Because Moreton is tiny: it’s just a dozen or so houses scattered along a single road. Its population can’t be higher than a hundred - yet even a place as small and insignificant as Moreton lost sons and brothers in those conflicts.
And it’s not just Moreton. Every town, every village, every district of every city, every inhabited scrap of land from John O’ Groats to Land’s End has a similar monument. Every church, every school, every business, every sports ground, every scout hut, every hospital - if it existed in 1939, then somewhere on its premises is a plaque engraved with the names of the dead. That’s how many lives were lost. That’s how many communities were affected. That’s how many families were shattered.

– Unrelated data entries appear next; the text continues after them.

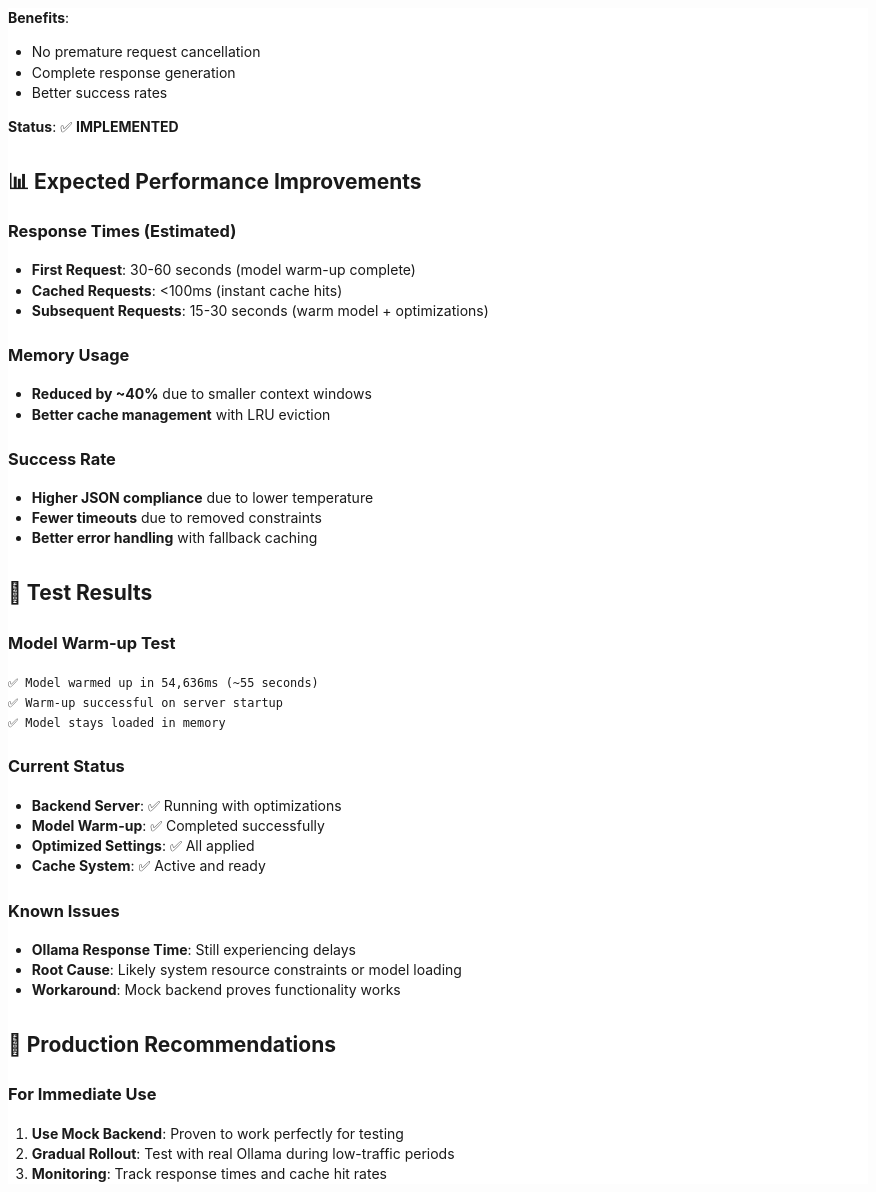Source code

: **Benefits**:
- No premature request cancellation
- Complete response generation
- Better success rates

**Status**: ✅ **IMPLEMENTED**

## 📊 Expected Performance Improvements

### Response Times (Estimated)
- **First Request**: 30-60 seconds (model warm-up complete)
- **Cached Requests**: <100ms (instant cache hits)
- **Subsequent Requests**: 15-30 seconds (warm model + optimizations)

### Memory Usage
- **Reduced by ~40%** due to smaller context windows
- **Better cache management** with LRU eviction

### Success Rate
- **Higher JSON compliance** due to lower temperature
- **Fewer timeouts** due to removed constraints
- **Better error handling** with fallback caching

## 🧪 Test Results

### Model Warm-up Test
```
✅ Model warmed up in 54,636ms (~55 seconds)
✅ Warm-up successful on server startup
✅ Model stays loaded in memory
```

### Current Status
- **Backend Server**: ✅ Running with optimizations
- **Model Warm-up**: ✅ Completed successfully  
- **Optimized Settings**: ✅ All applied
- **Cache System**: ✅ Active and ready

### Known Issues
- **Ollama Response Time**: Still experiencing delays
- **Root Cause**: Likely system resource constraints or model loading
- **Workaround**: Mock backend proves functionality works

## 🚀 Production Recommendations

### For Immediate Use
1. **Use Mock Backend**: Proven to work perfectly for testing
2. **Gradual Rollout**: Test with real Ollama during low-traffic periods
3. **Monitoring**: Track response times and cache hit rates
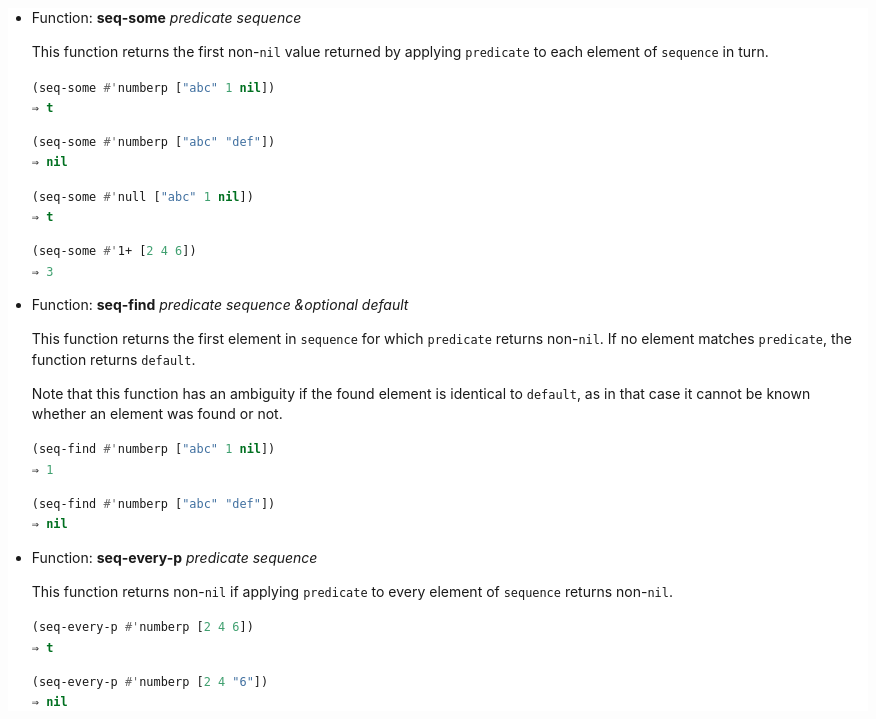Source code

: 

*   Function: **seq-some** *predicate sequence*

    This function returns the first non-`nil` value returned by applying `predicate` to each element of `sequence` in turn.

    ```lisp
    (seq-some #'numberp ["abc" 1 nil])
    ⇒ t
    ```

    ```lisp
    (seq-some #'numberp ["abc" "def"])
    ⇒ nil
    ```

    ```lisp
    (seq-some #'null ["abc" 1 nil])
    ⇒ t
    ```

    ```lisp
    (seq-some #'1+ [2 4 6])
    ⇒ 3
    ```



*   Function: **seq-find** *predicate sequence \&optional default*

    This function returns the first element in `sequence` for which `predicate` returns non-`nil`. If no element matches `predicate`, the function returns `default`.

    Note that this function has an ambiguity if the found element is identical to `default`, as in that case it cannot be known whether an element was found or not.

    ```lisp
    (seq-find #'numberp ["abc" 1 nil])
    ⇒ 1
    ```

    ```lisp
    (seq-find #'numberp ["abc" "def"])
    ⇒ nil
    ```



*   Function: **seq-every-p** *predicate sequence*

    This function returns non-`nil` if applying `predicate` to every element of `sequence` returns non-`nil`.

    ```lisp
    (seq-every-p #'numberp [2 4 6])
    ⇒ t
    ```

    ```lisp
    (seq-every-p #'numberp [2 4 "6"])
    ⇒ nil
    ```
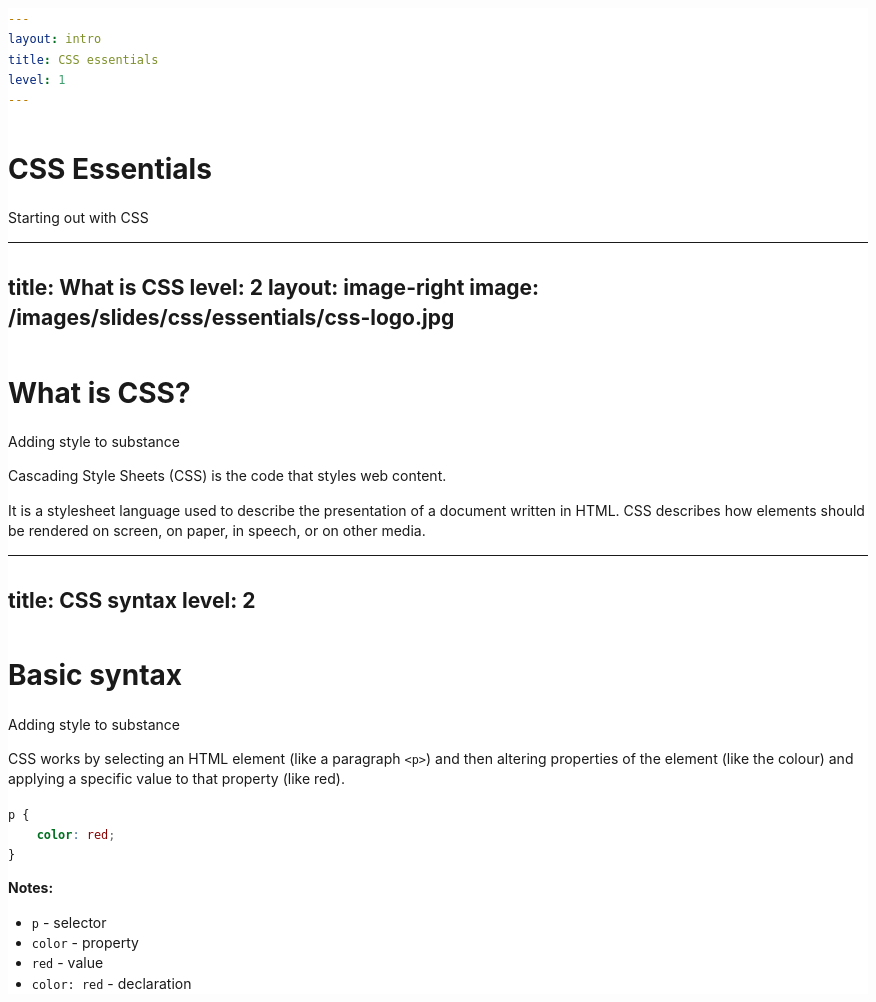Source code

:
 ```yaml
---
layout: intro
title: CSS essentials
level: 1
---
```


# CSS Essentials

Starting out with CSS


---
title: What is CSS
level: 2
layout: image-right
image: /images/slides/css/essentials/css-logo.jpg
---


# What is CSS?
Adding style to substance

Cascading Style Sheets (CSS) is the code that styles web content. 

It is a stylesheet language used to describe the presentation of a document written in HTML. CSS describes how elements should be rendered on screen, on paper, in speech, or on other media.





---
title: CSS syntax
level: 2
---

# Basic syntax
Adding style to substance

CSS works by selecting an HTML element (like a paragraph `<p>`) and then altering properties of the element (like the colour) and applying a specific value to that property (like red). 

```css
p {
    color: red;
}

```

**Notes:**

* `p` - selector
* `color` - property
* `red` - value
* `color: red` - declaration 
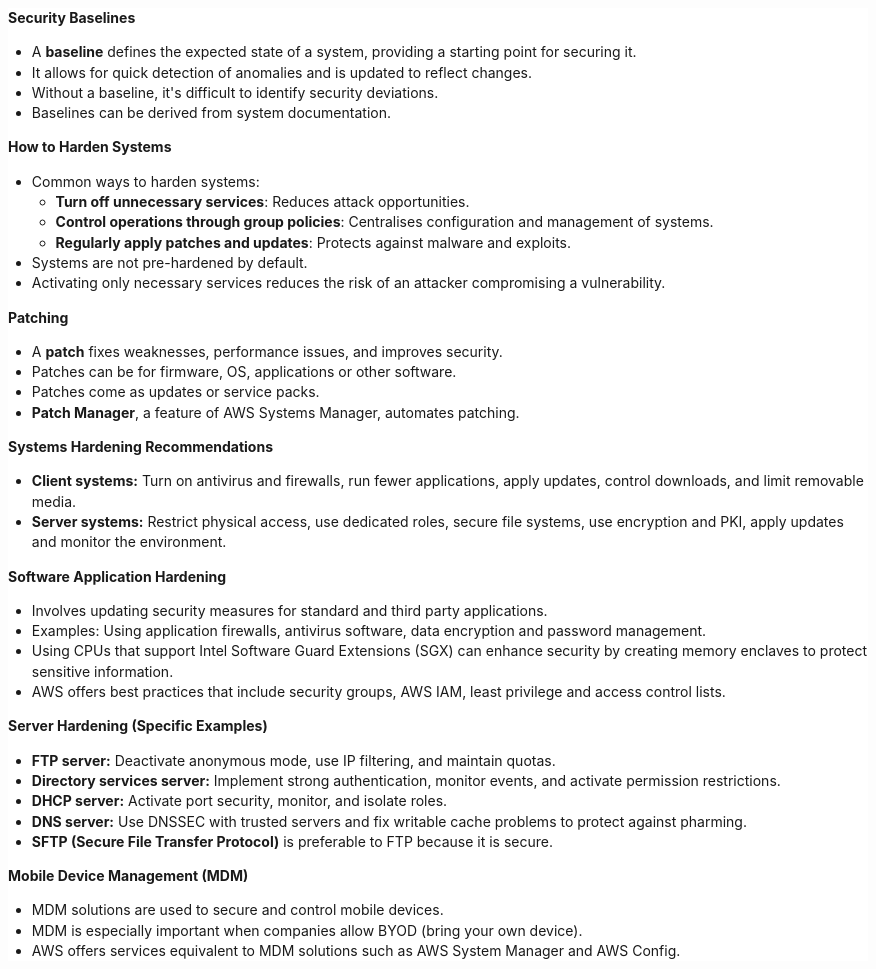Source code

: **Security Baselines**

- A **baseline** defines the expected state of a system, providing a starting point for securing it.
- It allows for quick detection of anomalies and is updated to reflect changes.
- Without a baseline, it's difficult to identify security deviations.
- Baselines can be derived from system documentation.

**How to Harden Systems**

- Common ways to harden systems:
    - **Turn off unnecessary services**: Reduces attack opportunities.
    - **Control operations through group policies**: Centralises configuration and management of systems.
    - **Regularly apply patches and updates**: Protects against malware and exploits.
- Systems are not pre-hardened by default.
- Activating only necessary services reduces the risk of an attacker compromising a vulnerability.

**Patching**

- A **patch** fixes weaknesses, performance issues, and improves security.
- Patches can be for firmware, OS, applications or other software.
- Patches come as updates or service packs.
- **Patch Manager**, a feature of AWS Systems Manager, automates patching.

**Systems Hardening Recommendations**

- **Client systems:** Turn on antivirus and firewalls, run fewer applications, apply updates, control downloads, and limit removable media.
- **Server systems:** Restrict physical access, use dedicated roles, secure file systems, use encryption and PKI, apply updates and monitor the environment.

**Software Application Hardening**

- Involves updating security measures for standard and third party applications.
- Examples: Using application firewalls, antivirus software, data encryption and password management.
- Using CPUs that support Intel Software Guard Extensions (SGX) can enhance security by creating memory enclaves to protect sensitive information.
- AWS offers best practices that include security groups, AWS IAM, least privilege and access control lists.

**Server Hardening (Specific Examples)**

- **FTP server:** Deactivate anonymous mode, use IP filtering, and maintain quotas.
- **Directory services server:** Implement strong authentication, monitor events, and activate permission restrictions.
- **DHCP server:** Activate port security, monitor, and isolate roles.
- **DNS server:** Use DNSSEC with trusted servers and fix writable cache problems to protect against pharming.
- **SFTP (Secure File Transfer Protocol)** is preferable to FTP because it is secure.

**Mobile Device Management (MDM)**

- MDM solutions are used to secure and control mobile devices.
- MDM is especially important when companies allow BYOD (bring your own device).
- AWS offers services equivalent to MDM solutions such as AWS System Manager and AWS Config.
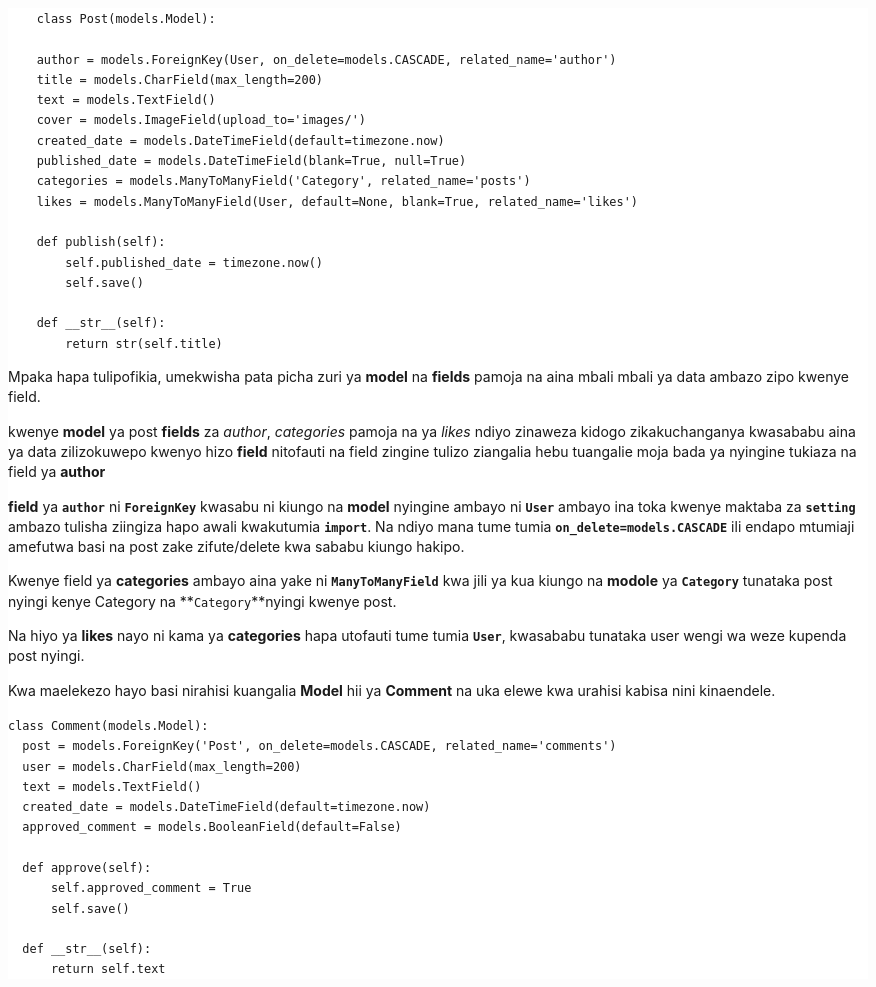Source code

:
 ```shell
    class Post(models.Model):

    author = models.ForeignKey(User, on_delete=models.CASCADE, related_name='author')
    title = models.CharField(max_length=200)
    text = models.TextField()
    cover = models.ImageField(upload_to='images/')
    created_date = models.DateTimeField(default=timezone.now)
    published_date = models.DateTimeField(blank=True, null=True)
    categories = models.ManyToManyField('Category', related_name='posts')	
    likes = models.ManyToManyField(User, default=None, blank=True, related_name='likes')

    def publish(self):
        self.published_date = timezone.now()
        self.save()

    def __str__(self):
        return str(self.title)
```
Mpaka hapa tulipofikia, umekwisha pata picha zuri ya **model** na **fields** pamoja na aina mbali mbali ya data ambazo zipo kwenye field. 

kwenye **model** ya post **fields** za *author*, *categories* pamoja na ya *likes* ndiyo zinaweza kidogo zikakuchanganya kwasababu aina ya data zilizokuwepo kwenyo hizo **field** nitofauti na field zingine tulizo ziangalia hebu tuangalie moja bada ya nyingine tukiaza na field ya **author**

**field** ya **`author`** ni **`ForeignKey`** kwasabu ni kiungo na **model** nyingine ambayo ni **`User`** ambayo ina toka kwenye maktaba za **`setting`** ambazo tulisha ziingiza hapo awali kwakutumia **`import`**. 
Na ndiyo mana tume tumia **`on_delete=models.CASCADE`** ili endapo mtumiaji amefutwa basi na post zake zifute/delete kwa sababu kiungo hakipo.

Kwenye field ya **categories** ambayo aina yake ni **`ManyToManyField`** kwa jili ya kua kiungo na **modole** ya **`Category`** tunataka post nyingi kenye Category na **`Category`**nyingi kwenye post.

Na hiyo ya **likes** nayo ni kama ya **categories** hapa utofauti tume 
tumia **`User`**, kwasababu tunataka user wengi wa weze kupenda post nyingi.

Kwa maelekezo hayo basi nirahisi kuangalia **Model** hii ya **Comment** na uka 
elewe kwa urahisi kabisa nini kinaendele. 

  ```shell
  class Comment(models.Model):
    post = models.ForeignKey('Post', on_delete=models.CASCADE, related_name='comments')
    user = models.CharField(max_length=200)
    text = models.TextField()
    created_date = models.DateTimeField(default=timezone.now)
    approved_comment = models.BooleanField(default=False)

    def approve(self):
        self.approved_comment = True
        self.save()

    def __str__(self):
        return self.text
  ```
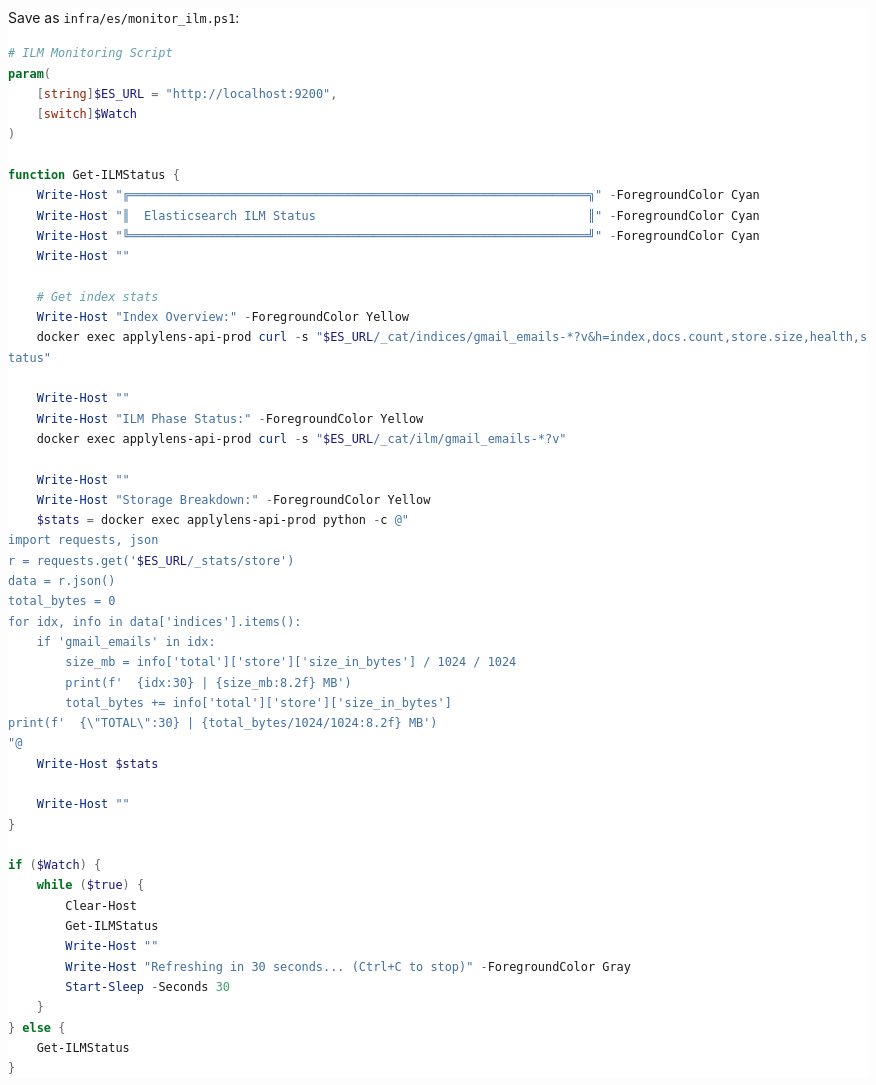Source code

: Save as `infra/es/monitor_ilm.ps1`:

```powershell
# ILM Monitoring Script
param(
    [string]$ES_URL = "http://localhost:9200",
    [switch]$Watch
)

function Get-ILMStatus {
    Write-Host "╔════════════════════════════════════════════════════════════════╗" -ForegroundColor Cyan
    Write-Host "║  Elasticsearch ILM Status                                      ║" -ForegroundColor Cyan
    Write-Host "╚════════════════════════════════════════════════════════════════╝" -ForegroundColor Cyan
    Write-Host ""
    
    # Get index stats
    Write-Host "Index Overview:" -ForegroundColor Yellow
    docker exec applylens-api-prod curl -s "$ES_URL/_cat/indices/gmail_emails-*?v&h=index,docs.count,store.size,health,status"
    
    Write-Host ""
    Write-Host "ILM Phase Status:" -ForegroundColor Yellow
    docker exec applylens-api-prod curl -s "$ES_URL/_cat/ilm/gmail_emails-*?v"
    
    Write-Host ""
    Write-Host "Storage Breakdown:" -ForegroundColor Yellow
    $stats = docker exec applylens-api-prod python -c @"
import requests, json
r = requests.get('$ES_URL/_stats/store')
data = r.json()
total_bytes = 0
for idx, info in data['indices'].items():
    if 'gmail_emails' in idx:
        size_mb = info['total']['store']['size_in_bytes'] / 1024 / 1024
        print(f'  {idx:30} | {size_mb:8.2f} MB')
        total_bytes += info['total']['store']['size_in_bytes']
print(f'  {\"TOTAL\":30} | {total_bytes/1024/1024:8.2f} MB')
"@
    Write-Host $stats
    
    Write-Host ""
}

if ($Watch) {
    while ($true) {
        Clear-Host
        Get-ILMStatus
        Write-Host ""
        Write-Host "Refreshing in 30 seconds... (Ctrl+C to stop)" -ForegroundColor Gray
        Start-Sleep -Seconds 30
    }
} else {
    Get-ILMStatus
}
```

So as these grand sweeps of history fade further into the past, let’s remind ourselves of the obvious: this was real. Real people just like you died in their millions to secure the world we enjoy today in all its glorious imperfections. Nothing we face comes close to the human cost born by our recent ancestors. Remember them.
I worry we won’t remember. You might wonder how we could possibly forget, but the truth is that we do forget most things eventually. One day there’ll be no-one left alive who remembers either war; next there’ll be no-one who’s old enough to have known someone who remembered. Things will become ever more distant and abstract and unrelatable, and the only thing left will be these monuments.
And the cemeteries.
We can’t stop the march of time; the best we can do is keep the flame of remembrance alive for the next generation and trust they’ll do the same. A good place to start would be to pay more attention to our many memorials. Every single name belonged to a real person like you. Remember that.
You never think it will happen to you. You grow up, you learn, you love, you play, you have your whole life ahead of you, and you dream of all the adventures you’ll have and the great things you’ll achieve - until one day history comes out of nowhere to erase you. Textbooks round the death toll to the nearest million, and the only trace you ever existed is a name carved into a slab of granite that most people walk by without a second glance. There goes the only life you’ll ever have.
Could anything be worth it? I don’t think so. But if I was standing there in the trenches awaiting my turn to be ripped to shreds by machine gun fire, I imagine I might take comfort in the thought that it was all for a higher purpose: that by giving up my life I was creating a better world for those who remained. And I would damn well hope that the people I left behind would live lives that were worthy of my sacrifice.
So ponder this: what kind of world is worth losing your life for? Because untold millions have been on the other side of that bargain. Have you earned it?